MSU settles with Spencer to allow event on campus
On Thursday afternoon, Michigan State University announced white supremacist Richard Spencer would be permitted to speak at the university on March 5. This decision comes as part of a lawsuit against MSU after it initially denied Spencer’s request to rent space at which to speak, citing security concerns in the wake of the white supremacist, "Unite the Right," rally in Charlottesville, Virginia, in which one woman was killed. Kyle Bristow, an attorney representing Spencer's team, dubbed the decision a victory for the “alt-right.”
“This is a resounding First Amendment victory for the Alt-Right,” Bristow said in an interview with the Detroit Free Press. “Left-wing censorship of right-wing ideas in academia is unacceptable.”
In a statement, MSU president Lou Anna Simon reaffirmed the university's rejection of Spencer's message and said the arrangement of the event was intended to minimize risk.
"This agreement was based on the university’s requirement that the event occur on a date and at a venue that minimizes the risk of violence or disruption to campus,” Simon said. “The security of our campus community remains our top priority and all appropriate security measures will be taken in connection with the event. Michigan State rejects this group’s divisive and racist messages and remains committed to maintaining a diverse campus and supporting an inclusive, just and democratic society."

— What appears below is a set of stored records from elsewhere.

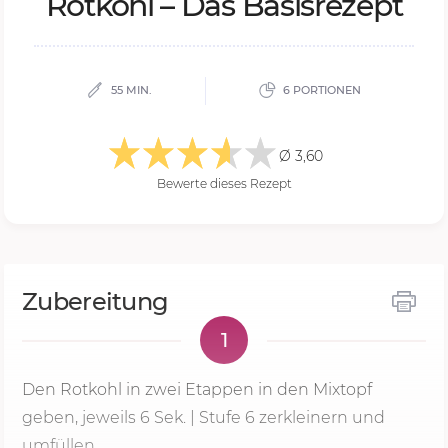
Rot­kohl – Das Ba­sis­re­zept
55 MIN.
6 PORTIONEN
Ø 3,60
Bewerte dieses Rezept
Zubereitung
1
Den Rotkohl in zwei Etappen in den Mixtopf
geben, jeweils
6 Sek.
|
Stufe 6
zerkleinern und
umfüllen.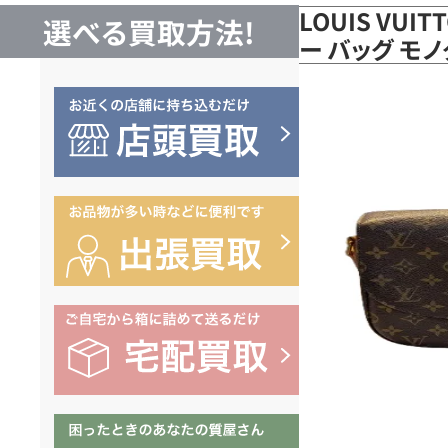
LOUIS VUI
選べる買取方法!
ー バッグ モノ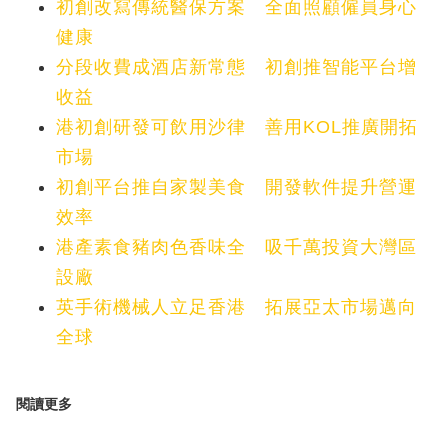
初創改寫傳統醫保方案 全面照顧僱員身心
健康
分段收費成酒店新常態 初創推智能平台增
收益
港初創研發可飲用沙律 善用KOL推廣開拓
市場
初創平台推自家製美食 開發軟件提升營運
效率
港產素食豬肉色香味全 吸千萬投資大灣區
設廠
英手術機械人立足香港 拓展亞太市場邁向
全球
閱讀更多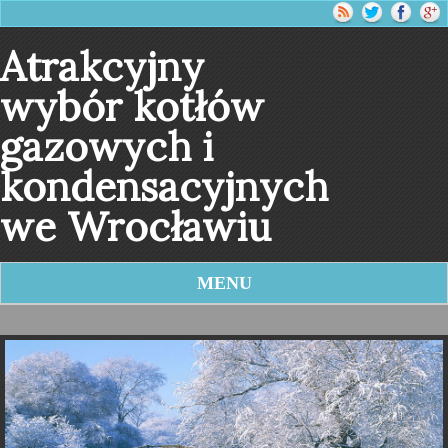
Atrakcyjny
wybór kotłów
gazowych i
kondensacyjnych
we Wrocławiu
MENU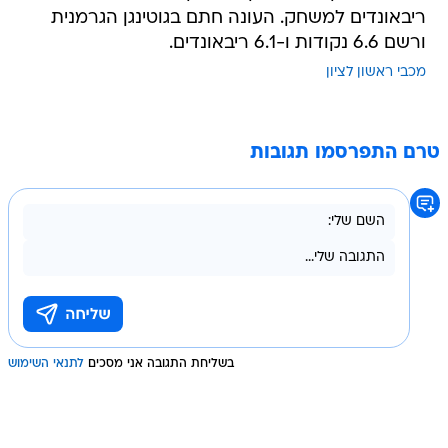
ריבאונדים למשחק. העונה חתם בגוטינגן הגרמנית
ורשם 6.6 נקודות ו-6.1 ריבאונדים.
מכבי ראשון לציון
טרם התפרסמו תגובות
בשליחת התגובה אני מסכים
לתנאי השימוש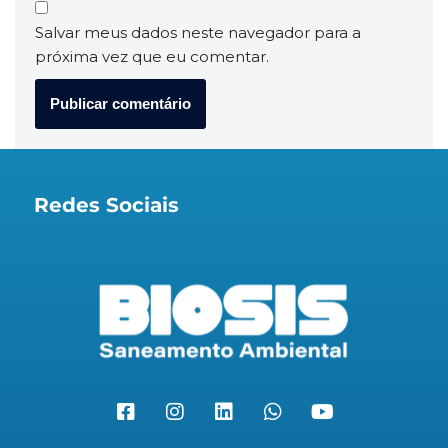
Salvar meus dados neste navegador para a
próxima vez que eu comentar.
Redes Sociais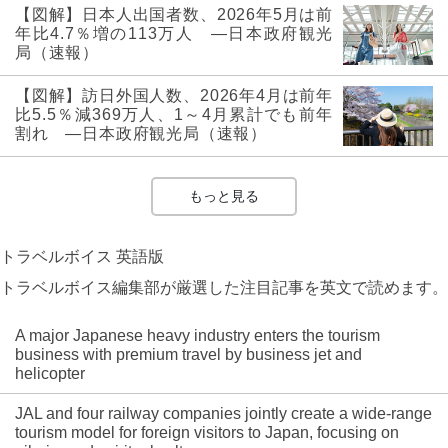
【図解】日本人出国者数、2026年5月は前
年比4.7％増の113万人 ―日本政府観光
局（速報）
【図解】訪日外国人数、2026年4月は前年
比5.5％減369万人、1～4月累計でも前年
割れ ―日本政府観光局（速報）
もっと見る
トラベルボイス 英語版
トラベルボイス編集部が厳選した注目記事を英文で読めます。
A major Japanese heavy industry enters the tourism
business with premium travel by business jet and
helicopter
JAL and four railway companies jointly create a wide-range
tourism model for foreign visitors to Japan, focusing on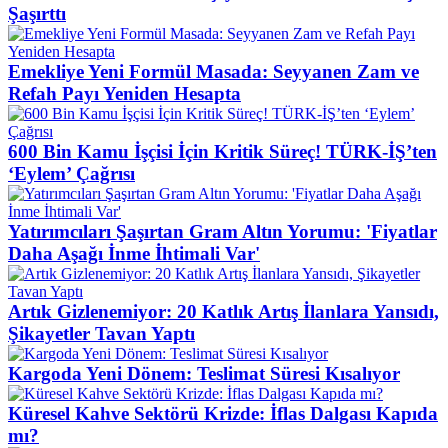
Şaşırttı
Emekliye Yeni Formül Masada: Seyyanen Zam ve
Refah Payı Yeniden Hesapta
600 Bin Kamu İşçisi İçin Kritik Süreç! TÜRK-İŞ’ten
‘Eylem’ Çağrısı
Yatırımcıları Şaşırtan Gram Altın Yorumu: 'Fiyatlar
Daha Aşağı İnme İhtimali Var'
Artık Gizlenemiyor: 20 Katlık Artış İlanlara Yansıdı,
Şikayetler Tavan Yaptı
Kargoda Yeni Dönem: Teslimat Süresi Kısalıyor
Küresel Kahve Sektörü Krizde: İflas Dalgası Kapıda
mı?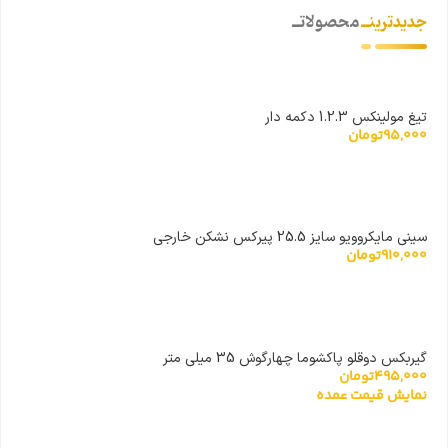
جدیدترینــ
محصولاتــ
تیغ مولینکس 1.2.3 دکمه دار
95,000
تومان
سینی مایکروویو سایز 25.5 پیرکس نشکن خارجی
910,000
تومان
گیربکس دوقلو پاکشوما چهارگوش 35 میلی متر
495,000
تومان
نمایش قیمت عمده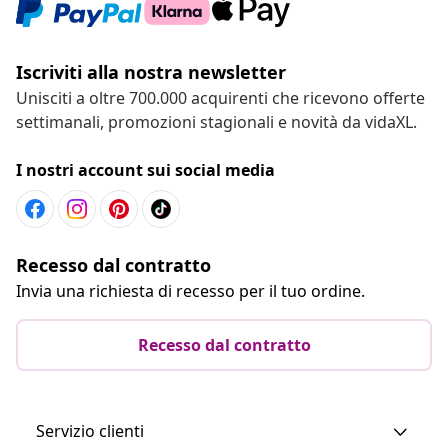
Iscriviti alla nostra newsletter
Unisciti a oltre 700.000 acquirenti che ricevono offerte
settimanali, promozioni stagionali e novità da vidaXL.
I nostri account sui social media
Recesso dal contratto
Invia una richiesta di recesso per il tuo ordine.
Recesso dal contratto
Servizio clienti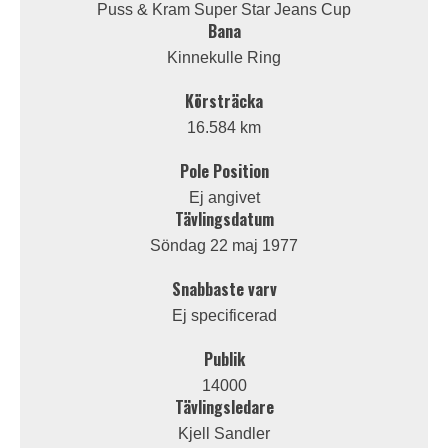
Puss & Kram Super Star Jeans Cup
Bana
Kinnekulle Ring
Körsträcka
16.584 km
Pole Position
Ej angivet
Tävlingsdatum
Söndag 22 maj 1977
Snabbaste varv
Ej specificerad
Publik
14000
Tävlingsledare
Kjell Sandler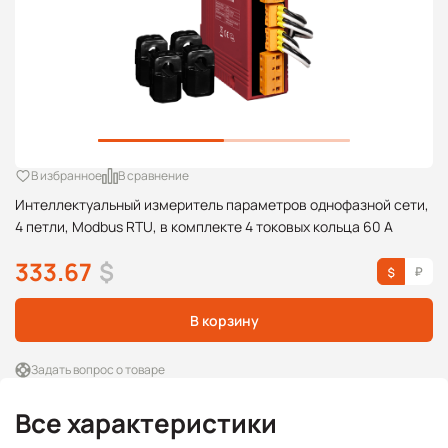
В избранное
В сравнение
Интеллектуальный измеритель параметров однофазной сети,
4 петли, Modbus RTU, в комплекте 4 токовых кольца 60 А
333.67
$
В корзину
Задать вопрос о товаре
Все характеристики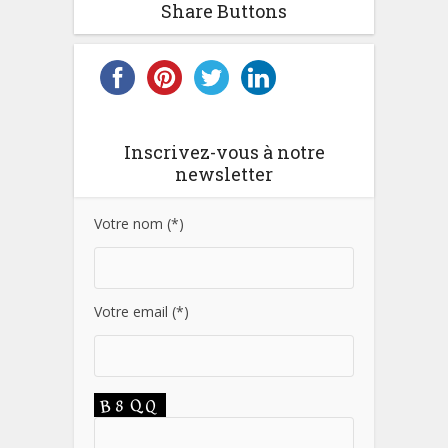
Share Buttons
Inscrivez-vous à notre
newsletter
Votre nom (*)
Votre email (*)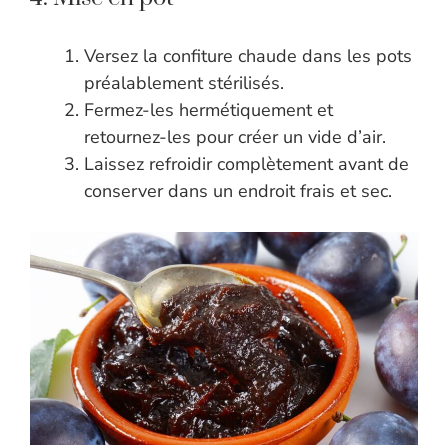
Versez la confiture chaude dans les pots
préalablement stérilisés.
Fermez-les hermétiquement et
retournez-les pour créer un vide d’air.
Laissez refroidir complètement avant de
conserver dans un endroit frais et sec.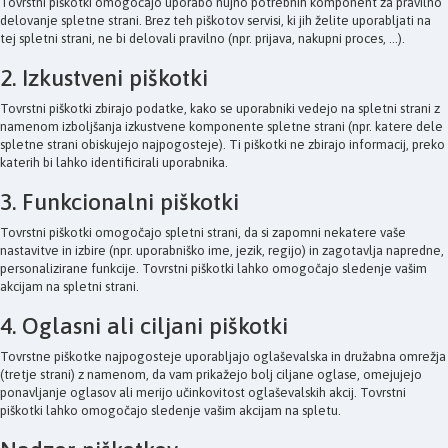
Tovrstni piškotki omogočajo uporabo nujno potrebnih komponent za pravilno
delovanje spletne strani. Brez teh piškotov servisi, ki jih želite uporabljati na
tej spletni strani, ne bi delovali pravilno (npr. prijava, nakupni proces, ...).
2. Izkustveni piškotki
Tovrstni piškotki zbirajo podatke, kako se uporabniki vedejo na spletni strani z
namenom izboljšanja izkustvene komponente spletne strani (npr. katere dele
spletne strani obiskujejo najpogosteje). Ti piškotki ne zbirajo informacij, preko
katerih bi lahko identificirali uporabnika.
3. Funkcionalni piškotki
Tovrstni piškotki omogočajo spletni strani, da si zapomni nekatere vaše
nastavitve in izbire (npr. uporabniško ime, jezik, regijo) in zagotavlja napredne,
personalizirane funkcije. Tovrstni piškotki lahko omogočajo sledenje vašim
akcijam na spletni strani.
4. Oglasni ali ciljani piškotki
Tovrstne piškotke najpogosteje uporabljajo oglaševalska in družabna omrežja
(tretje strani) z namenom, da vam prikažejo bolj ciljane oglase, omejujejo
ponavljanje oglasov ali merijo učinkovitost oglaševalskih akcij. Tovrstni
piškotki lahko omogočajo sledenje vašim akcijam na spletu.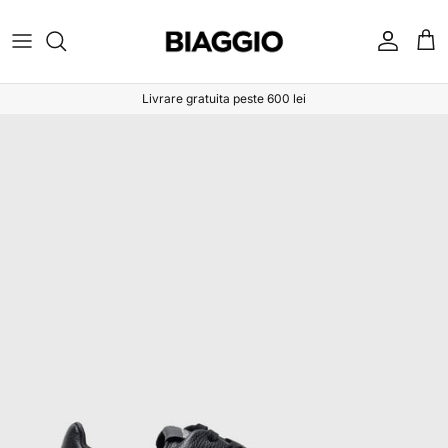
Sari la conținut
Cont
Coș
Livrare gratuita peste 600 lei
Sari la informațiile despre produs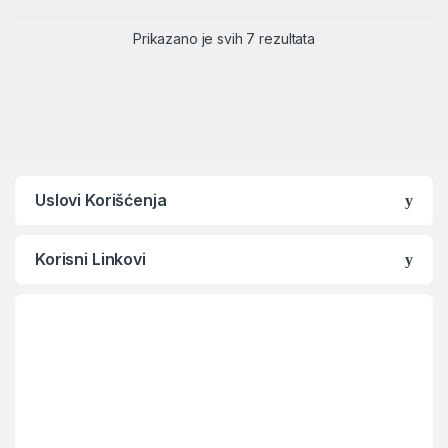
Sortirano po ceni: od
Prikazano je svih 7 rezultata
Uslovi Korišćenja
Korisni Linkovi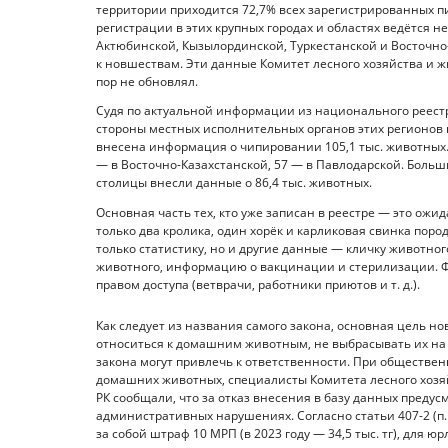
территории приходится 72,7% всех зарегистрированных пи
регистрации в этих крупных городах и областях ведётся н
Актюбинской, Кызылординской, Туркестанской и Восточно-
к новшествам. Эти данные Комитет лесного хозяйства и ж
пор не обновлял.
Судя по актуальной информации из национального реестр
стороны местных исполнительных органов этих регионов 
внесена информация о чипировании 105,1 тыс. животных. И
— в Восточно-Казахстанской, 57 — в Павлодарской. Боль
столицы внесли данные о 86,4 тыс. животных.
Основная часть тех, кто уже записан в реестре — это ож
только два кролика, один хорёк и карликовая свинка поро
только статистику, но и другие данные — кличку животно
животного, информацию о вакцинации и стерилизации. Ф
правом доступа (ветврачи, работники приютов и т. д.).
Как следует из названия самого закона, основная цель н
относиться к домашним животным, не выбрасывать их на 
закона могут привлечь к ответственности. При обществе
домашних животных, специалисты Комитета лесного хозя
РК сообщали, что за отказ внесения в базу данных предус
административных нарушениях. Согласно статьи 407-2 (п.
за собой штраф 10 МРП (в 2023 году — 34,5 тыс. тг), для юрл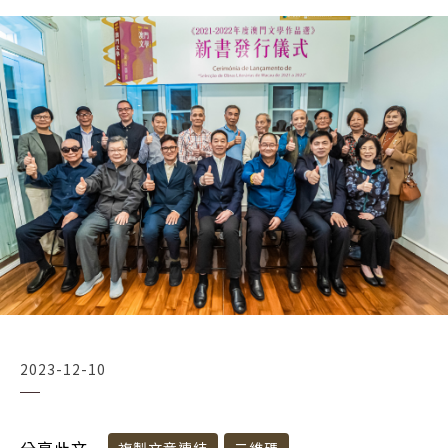
2023-12-10
分享此文
複製文章連結
二維碼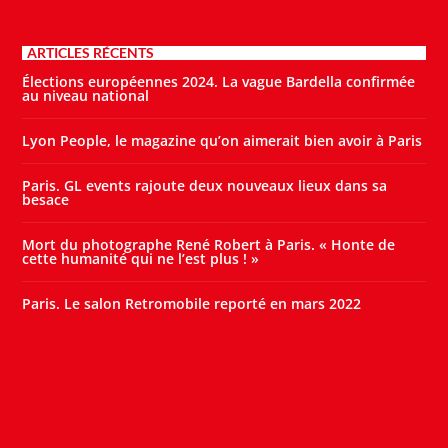
ARTICLES RÉCENTS
Élections européennes 2024. La vague Bardella confirmée
au niveau national
Lyon People, le magazine qu’on aimerait bien avoir à Paris
Paris. GL events rajoute deux nouveaux lieux dans sa
besace
Mort du photographe René Robert à Paris. « Honte de
cette humanité qui ne l’est plus ! »
Paris. Le salon Retromobile reporté en mars 2022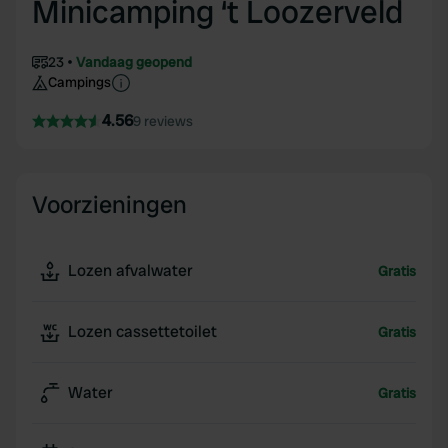
Minicamping ‘t Loozerveld
23
Vandaag geopend
Campings
4.56
9 reviews
Voorzieningen
Lozen afvalwater
Gratis
Lozen cassettetoilet
Gratis
Water
Gratis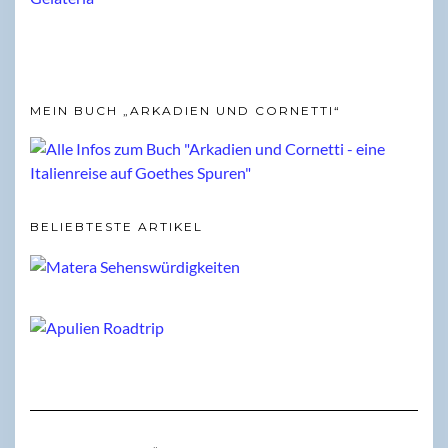
MEIN BUCH „ARKADIEN UND CORNETTI“
BELIEBTESTE ARTIKEL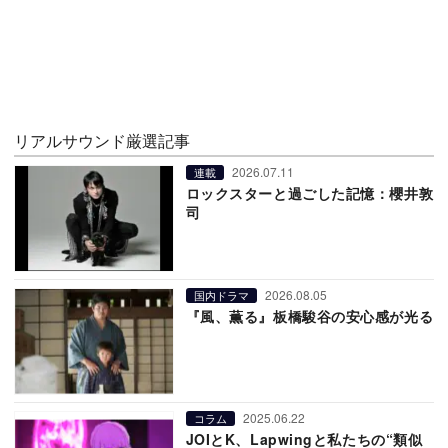
リアルサウンド厳選記事
2026.07.11
連載
ロックスターと過ごした記憶：櫻井敦
司
2026.08.05
国内ドラマ
『風、薫る』板橋駿谷の安心感が光る
2025.06.22
コラム
JOIとK、Lapwingと私たちの“類似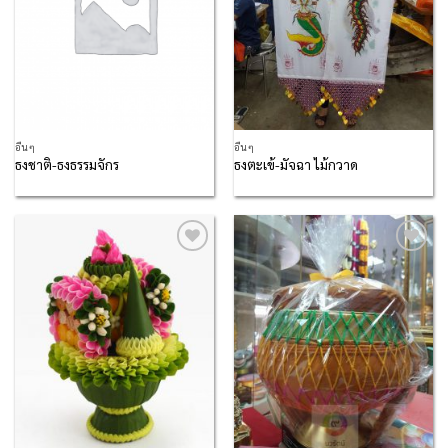
อื่นๆ
อื่นๆ
ธงชาติ-ธงธรรมจักร
ธงตะเข้-มัจฉา ไม้กวาด
Add to
Add to
Wishlist
Wishlist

MSU and Spencer’s lawyers agreed to a two-hour speaking time from 4:30 p.m. to 6:30 p.m. in the Pavilion for Agriculture and Livestock Education. Spencer will rent the space for $1,650 and MSU will provide security and ticketing. Spencer will provide insurance for the event but will not contribute to securing the event and will not hold any other event on MSU’s campus.
March 5 is the first day of MSU’s spring break, a time in which many students return home and are off campus. In negotiations regarding the pending request from Spencer to speak on the University of Michigan's campus, Spencer's team also requested dates during the University's spring break. After announcing they would begin negotiations in November, the University said it would suggest dates to Spencer's team by the end of January.
However, that doesn't necessarily mean the event would be lacking in attendance. In a December email shared with the Detroit Free Press, Bristow said one of the reasons they needed a quick response from the University was so they would have time to make travel arrangements for "numerous involved parties."
University spokeswoman Kim Broekhuizen said that there are no updates on whether the decision in the MSU case will affect U-M’s negotiations with Spencer.